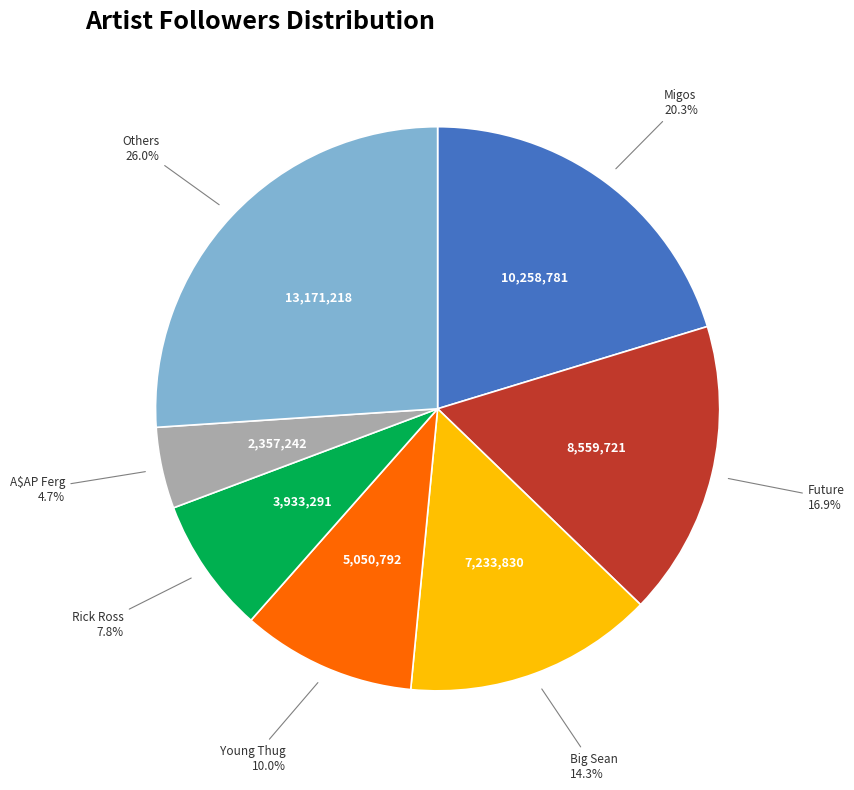

Is there any slice that represents more than half of the pie?

No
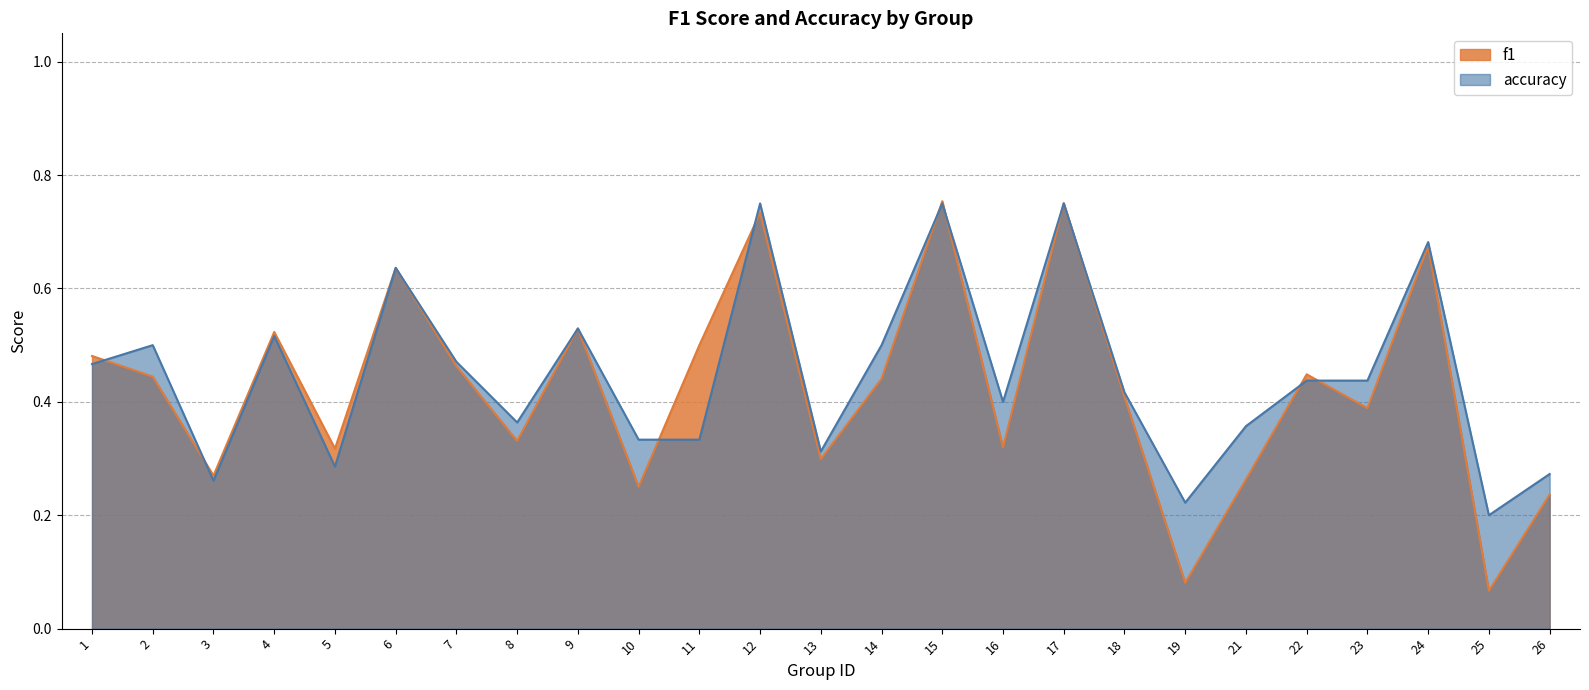

Reading left to right, transcribe all the data shown in this chart.

f1: 0.5	0.4	0.3	0.5	0.3	0.6	0.5	0.3	0.5	0.2	0.5	0.7	0.3	0.4	0.8	0.3	0.8	0.4	0.1	0.3	0.4	0.4	0.7	0.1	0.2
accuracy: 0.5	0.5	0.3	0.5	0.3	0.6	0.5	0.4	0.5	0.3	0.3	0.8	0.3	0.5	0.8	0.4	0.8	0.4	0.2	0.4	0.4	0.4	0.7	0.2	0.3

---*---

### WORK INSTRUCTION:
Copy the text of the listing above word for word, leaving out the pictures.

### SOLUTION TO THIS EXERCISE:
Is there any slice that represents more than half of the pie?

No

Reading left to right, transcribe all the data shown in this chart.

f1: 0.5	0.4	0.3	0.5	0.3	0.6	0.5	0.3	0.5	0.2	0.5	0.7	0.3	0.4	0.8	0.3	0.8	0.4	0.1	0.3	0.4	0.4	0.7	0.1	0.2
accuracy: 0.5	0.5	0.3	0.5	0.3	0.6	0.5	0.4	0.5	0.3	0.3	0.8	0.3	0.5	0.8	0.4	0.8	0.4	0.2	0.4	0.4	0.4	0.7	0.2	0.3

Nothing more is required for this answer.